▸ Challenge a:
Reproduce verbatim the part of the blog post on EU asylum and border rules that opens with the words containing "Blog post by" and closes with "a constitutional decay.".

▸ Source document:

Blog post by Ridam Gangwar*
What happens when EU Member States follow the rules on paper but gut them in practice? In the name of national sovereignty, countries like Germany and Greece are reintroducing internal borders and suspending asylum access, shredding the core legal fabric of EU cooperation. This is not migration “management.” It is a constitutional decay.
The Trust That Held Europe Together
Mutual trust is the glue of European law. The EU’s asylum system, the Schengen Borders Code, and the Dublin III Regulation all assume that member states comply with minimum standards. That is why the CJEU held in NS v UK (C-411/10 and C-493/10) that mutual trust is conditional; it cannot justify human rights violations. But when trust is eroded and member states act alone, the whole structure starts to break.

▸ The records:

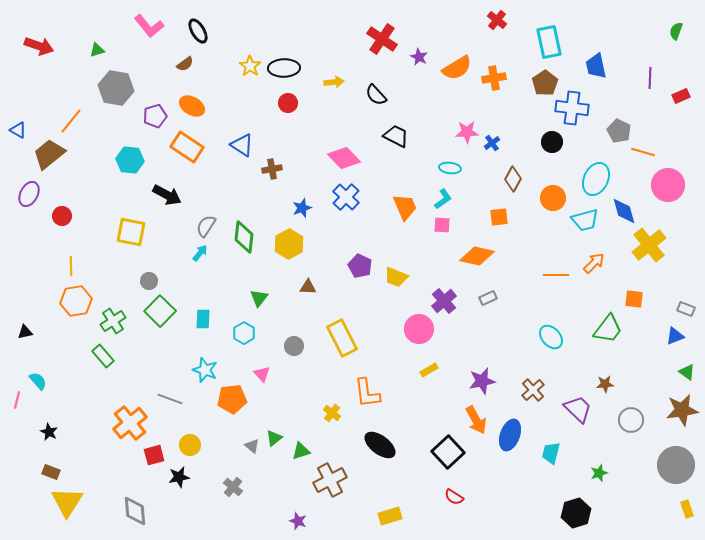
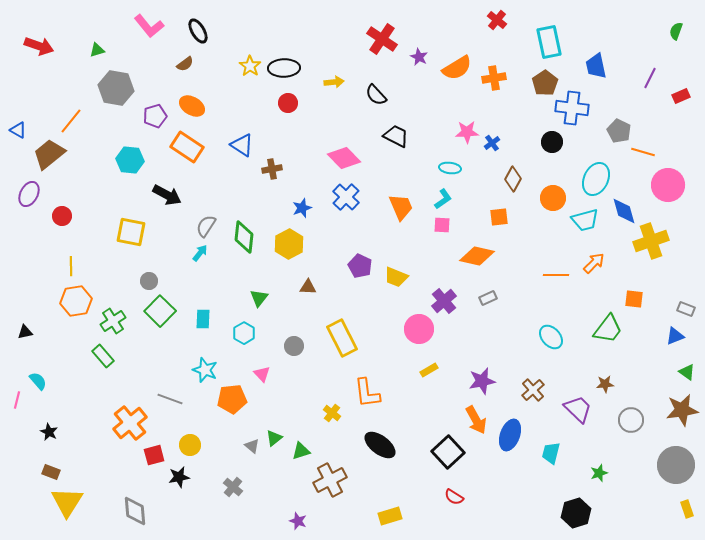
purple line at (650, 78): rotated 25 degrees clockwise
orange trapezoid at (405, 207): moved 4 px left
yellow cross at (649, 245): moved 2 px right, 4 px up; rotated 20 degrees clockwise
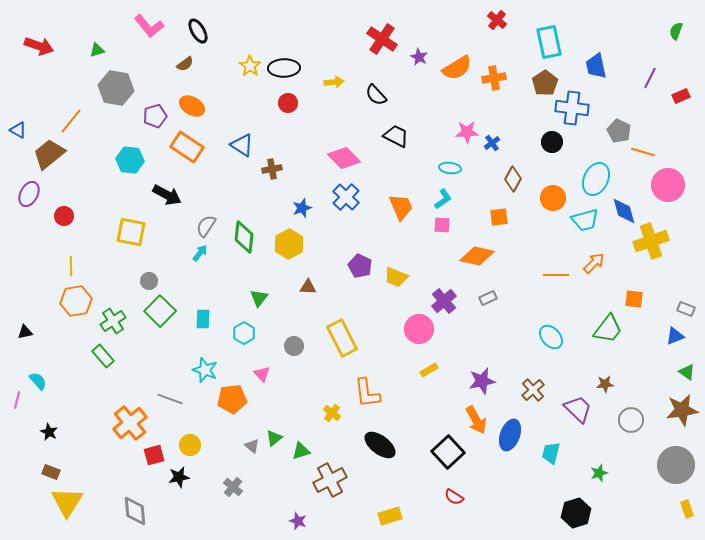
red circle at (62, 216): moved 2 px right
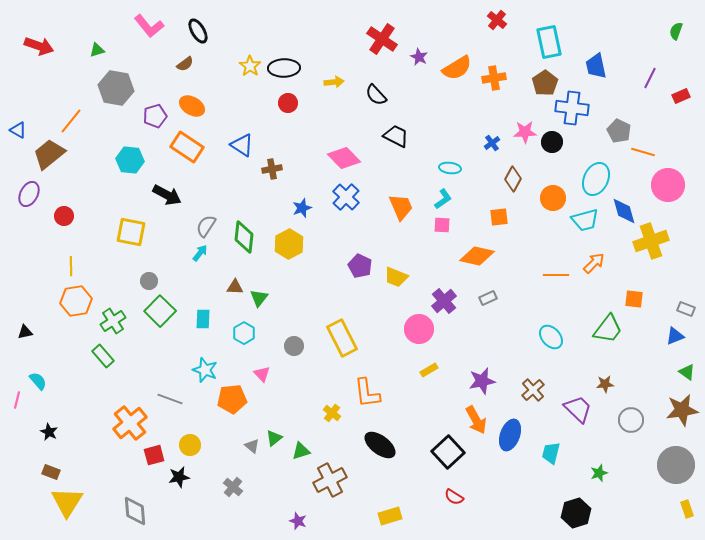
pink star at (467, 132): moved 58 px right
brown triangle at (308, 287): moved 73 px left
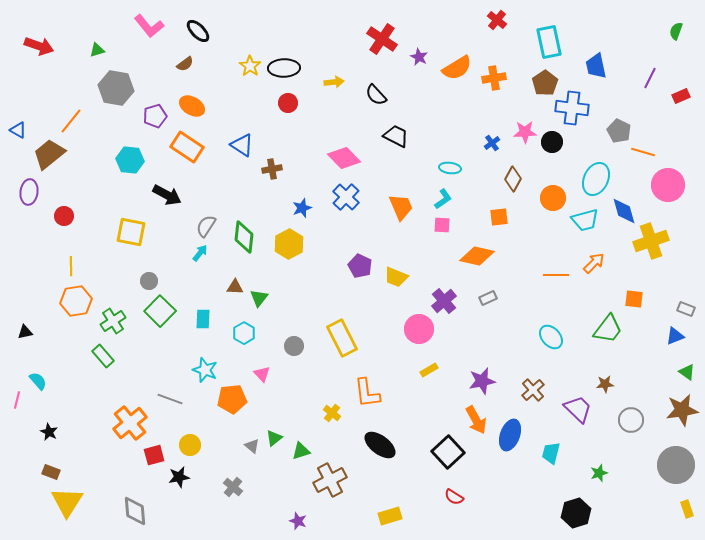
black ellipse at (198, 31): rotated 15 degrees counterclockwise
purple ellipse at (29, 194): moved 2 px up; rotated 20 degrees counterclockwise
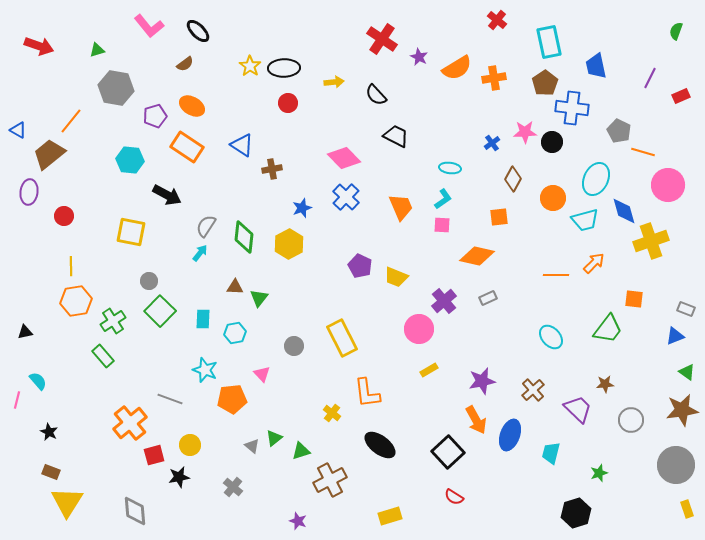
cyan hexagon at (244, 333): moved 9 px left; rotated 20 degrees clockwise
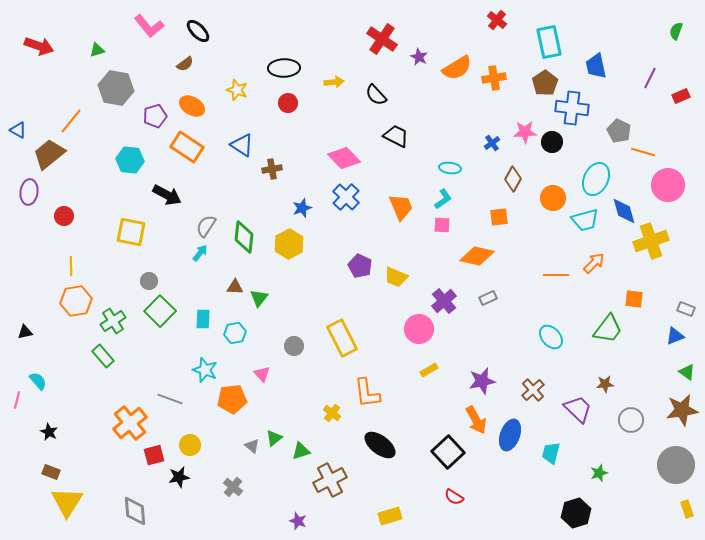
yellow star at (250, 66): moved 13 px left, 24 px down; rotated 15 degrees counterclockwise
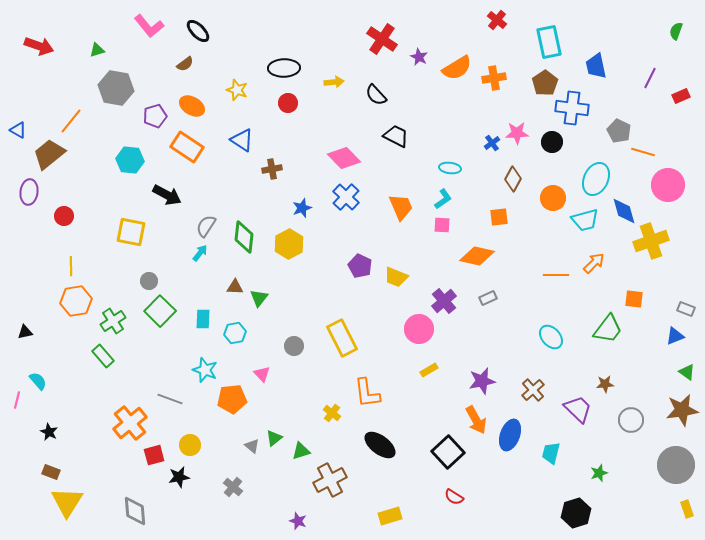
pink star at (525, 132): moved 8 px left, 1 px down
blue triangle at (242, 145): moved 5 px up
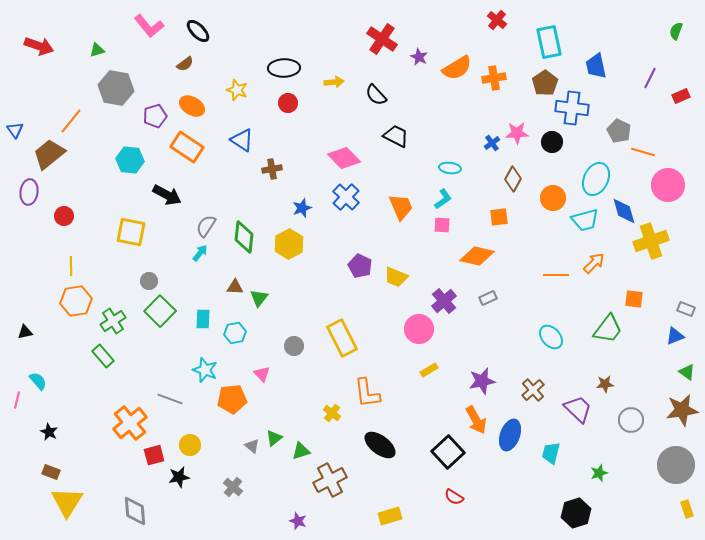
blue triangle at (18, 130): moved 3 px left; rotated 24 degrees clockwise
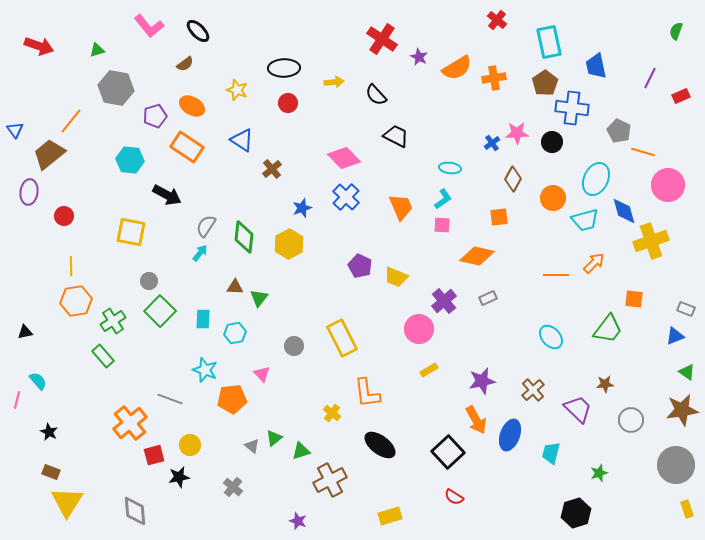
brown cross at (272, 169): rotated 30 degrees counterclockwise
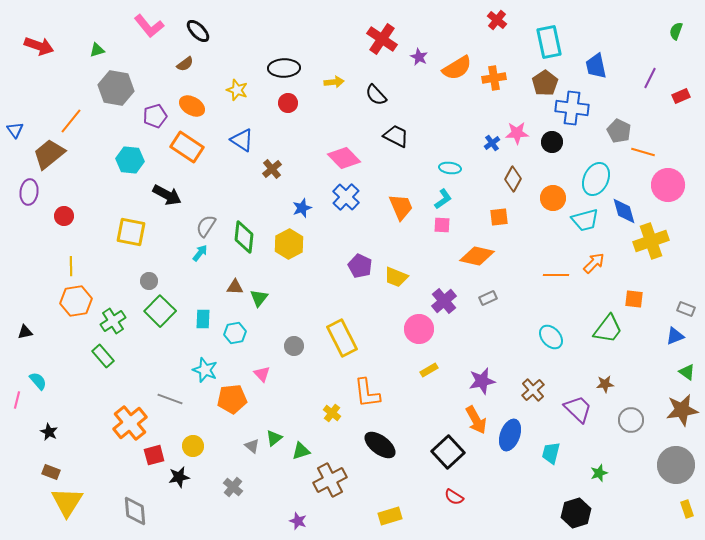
yellow circle at (190, 445): moved 3 px right, 1 px down
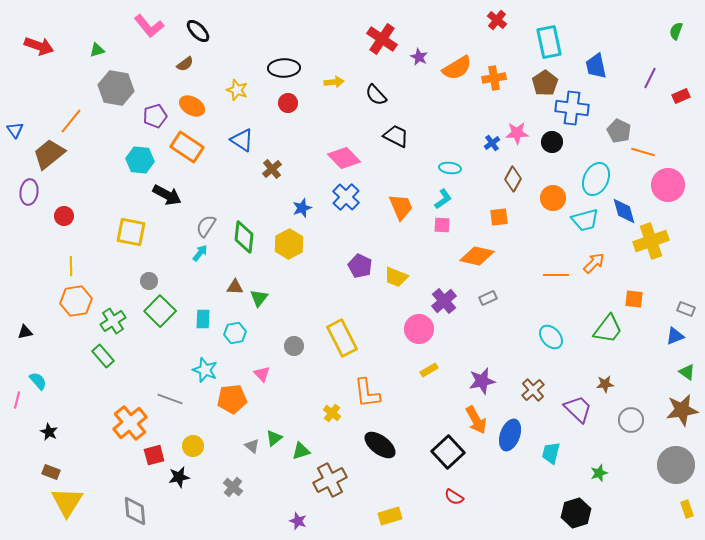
cyan hexagon at (130, 160): moved 10 px right
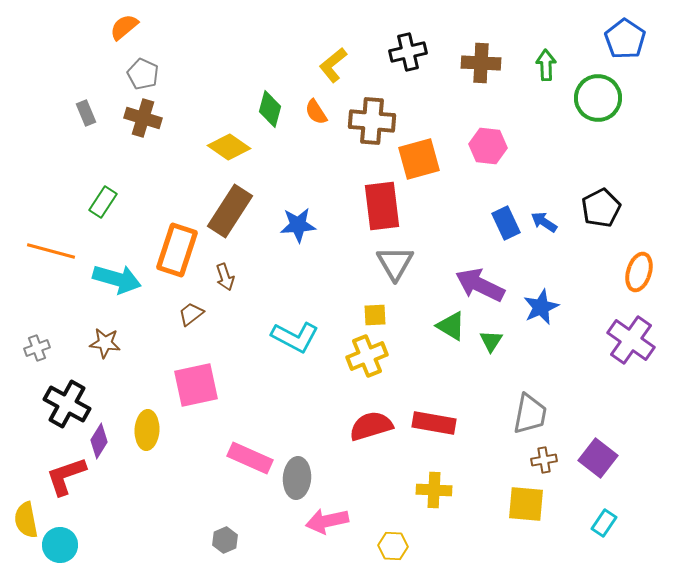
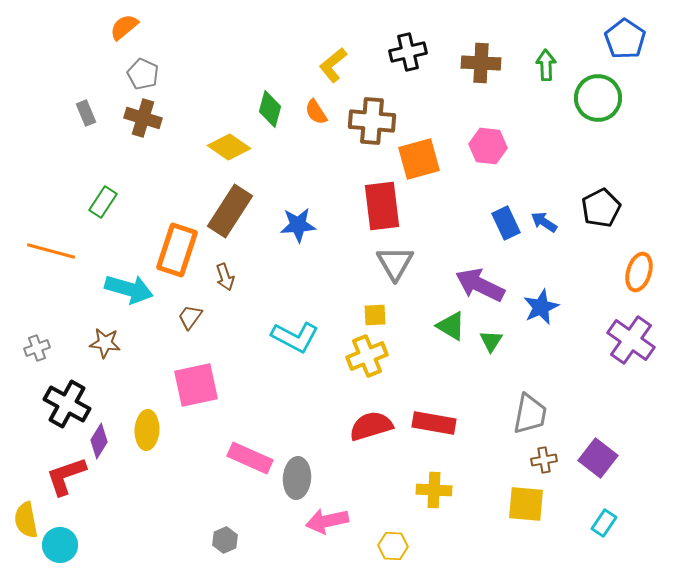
cyan arrow at (117, 279): moved 12 px right, 10 px down
brown trapezoid at (191, 314): moved 1 px left, 3 px down; rotated 16 degrees counterclockwise
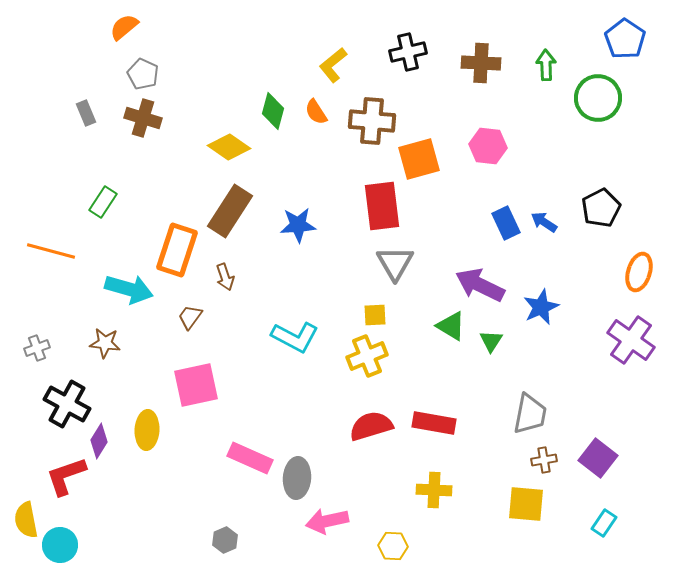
green diamond at (270, 109): moved 3 px right, 2 px down
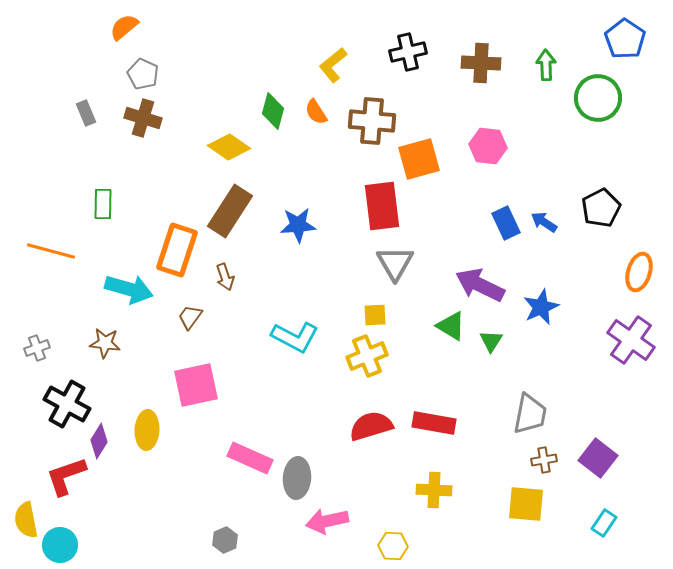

▸ Challenge b:
In the records, rewrite the part that opens with the line containing "brown cross at" and closes with "cyan hexagon at (130, 160): moved 10 px right", putting "shifted" in place of "moved" and leaving everything else unchanged. Omit the pictures from your answer.

▸ Task answer a:
Blog post by Ridam Gangwar*
What happens when EU Member States follow the rules on paper but gut them in practice? In the name of national sovereignty, countries like Germany and Greece are reintroducing internal borders and suspending asylum access, shredding the core legal fabric of EU cooperation. This is not migration “management.” It is a constitutional decay.

▸ Task answer b:
brown cross at (272, 169): rotated 30 degrees counterclockwise
yellow circle at (190, 445): shifted 3 px right, 1 px down
cyan hexagon at (130, 160): shifted 10 px right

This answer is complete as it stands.